Chapters about Franny and Zooey and The Bell Jar nearly lost me, because they were books that didn’t speak to me, but I was pulled back by books that may not be great literature but do have something to say – Lace and the Valley of the Dolls! Swiftly followed by Flora Poste and Scherezade. That was where the book started to feel a tiny bit forced, as if the ‘right books’ rather than the ‘favourite books’ were coming off the shelf.

And so this isn’t the perfect book about books – there were times before that when I couldn’t help feeling that two much meaning was being squeezed from certain heroine or a certain book.

But ‘How to be a Heroine’ is a very human book, and I loved it for that. It was a book to have a dialogue with, a book that made me appreciate books it talked about, and a book that made me think about other books that I might have included. And a book to love for its hear, its soul, and its bookishness.

 

Reviewing the Situation

I have a bad habit of picking up books, starting them, and then being distracted by something else. It generally works well; I have several books in progress and I pick the right one for the moment. But sometimes it gets too much and I have to stop and take stock to see where I’m going.

This is one of those times.

2014-01-22_20-18-01_70Starting from the bottom:

I bought a copy of Jonathan Strange and Mr Norrell when it was a brand new hardback, and I’ve started reading a few times and drifted away. But a read-along came along at just the right time – and at just the right pace – and I’ve read more than ever before, I have the momentum to see me through to the end. it’s love.

I planned to read The Goldfinch over Christmas, but I was later than I planned finishing my Century of Books, and then other books started calling me. I loved the opening chapters, but then it seemed to wobble a bit, and the adolescent years seem interminable. I want to see it through and I will get back to it. I think …..

I loved How To Be A Heroine: Or, what I’ve learned from reading too much as soon as I saw that title and I placed an order as soon as it appeared it library stock. It’s as wonderful as I hoped, and I’m not going to want to give it back to the library but I’ve been reading at lot of my own books and I really need to make some space on my ticket.

I picked up Red Pottage because it’s on my Classics Club list, because it worked for my 100 Years of Books, and because I’ve spotted others with great taste on books loving it. I followed a trail from Lisa to Hayley to Simon. I loved the first few chapters, but I’ve put it on hold until I’ve caught up with one or two other books.

I pulled The Beth Book off the Virago bookcase for the same reasons, and I didn’t mean to pick it up yet but I loved the first chapter and I had to carry on.

I’m reading The Game of Kings with a group – one of the Lymond novels every two month, so we’ll have read the series by the end of the year. So many people love Dorothy Dunnett, and I’m beginning to see why, but I’m not entirely smitten yet. Time will tell …..

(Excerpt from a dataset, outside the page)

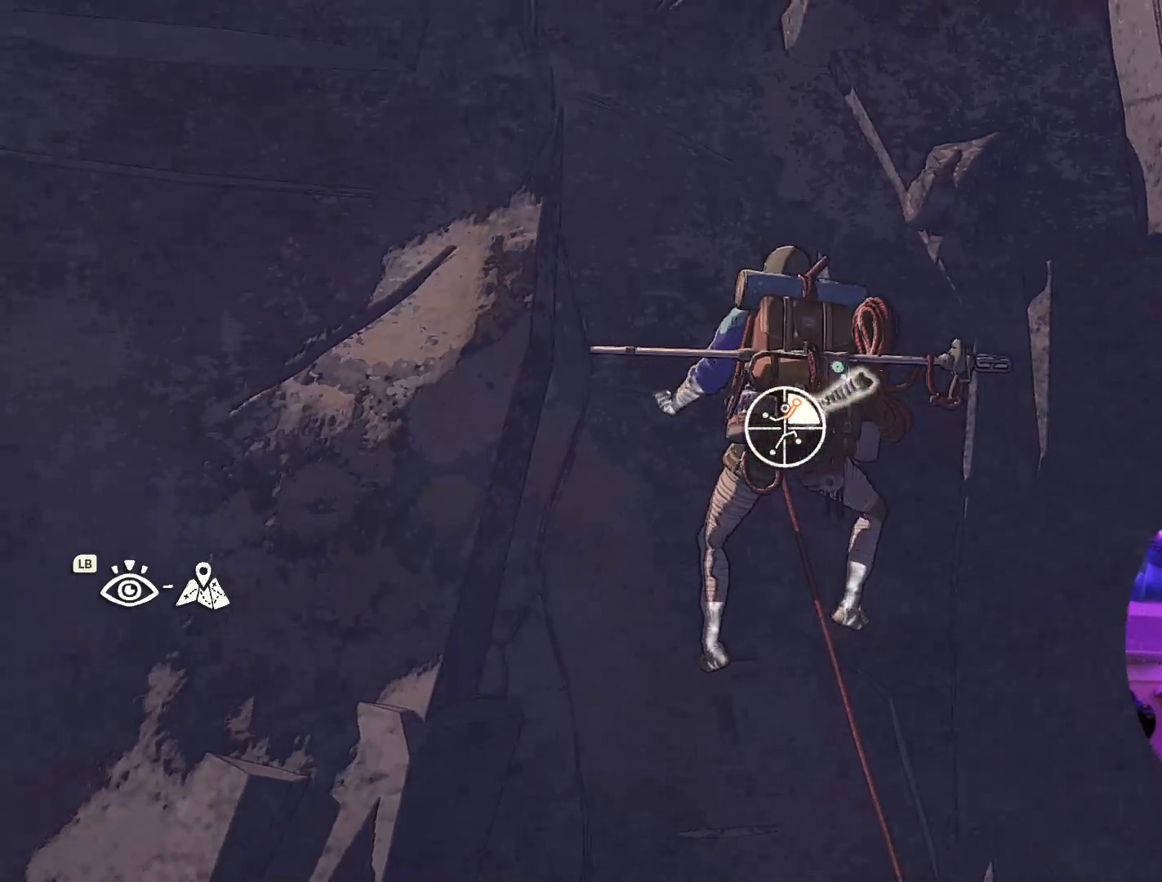
{"buttons": [], "left_stick": "up", "right_stick": "center", "events": [[84, "left_stick", "down-left"], [417, "R1", "up"], [500, "left_stick", "up"]]}
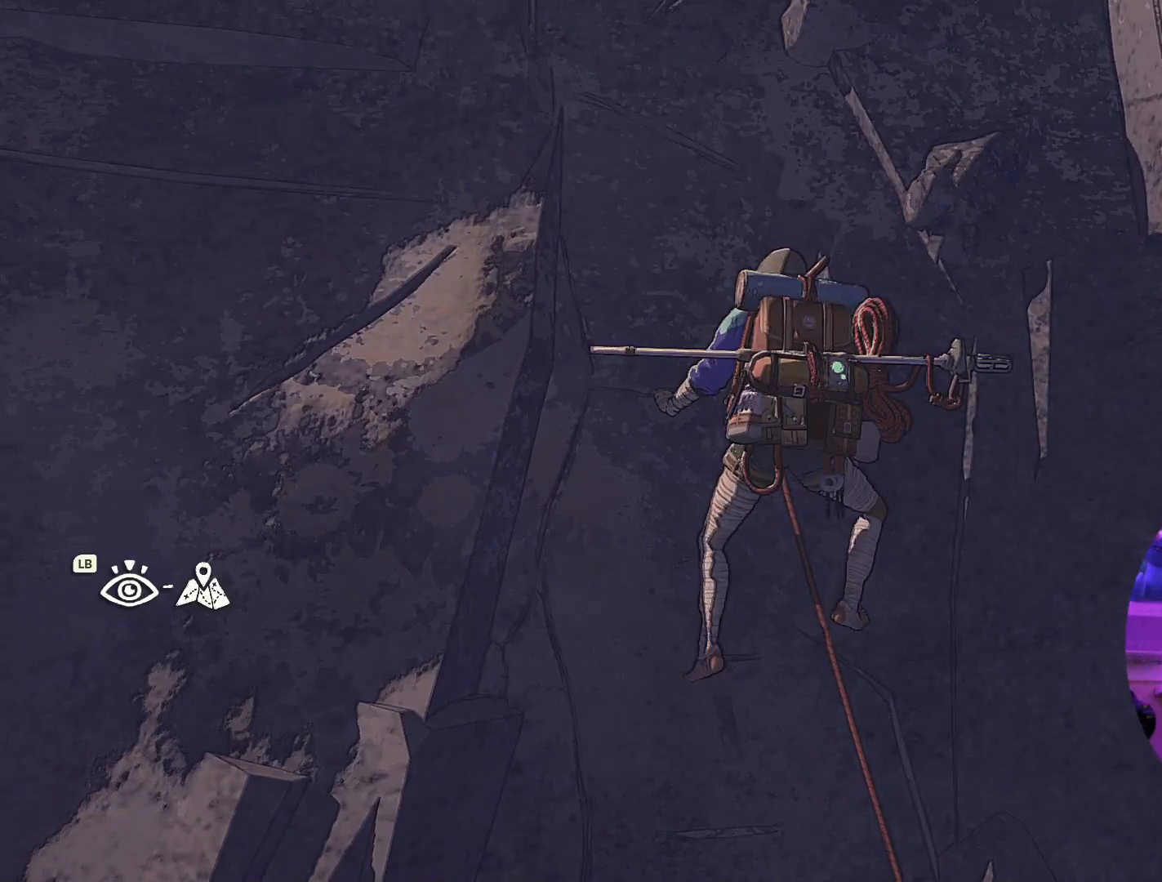
{"buttons": [], "left_stick": "up", "right_stick": "center", "events": []}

And I’m reading Clarissa in real time. I started a couple of years ago but I fell off the read-along. It was the year my mother was ill and moved into a nursing home, and I didn’t have electronic means then and it just wasn’t practical to carry such a big book around with me. But now I do and so I’m trying again, with a Twitter read-along.

And that’s it.

Everything else has gone back on the shelf, to be started again one day in the not too distant future.

My plan I to keep reading the big books at a steady rate, and to read the smaller books along the way.

I’ll finish the second volume of Strange & Norrell tonight, and I’m going to be ‘Doing Dunnett’ at the weekend.

Then I’ll see where I am. And pick up one or two other books.

Sometimes I wish I was the kind of person who picked up one book at a time, to read from cover to cover before picking up another, but I’m not. I do like my system, I just have to bring it under control.

What works for you?

What are you reading? What are your plans?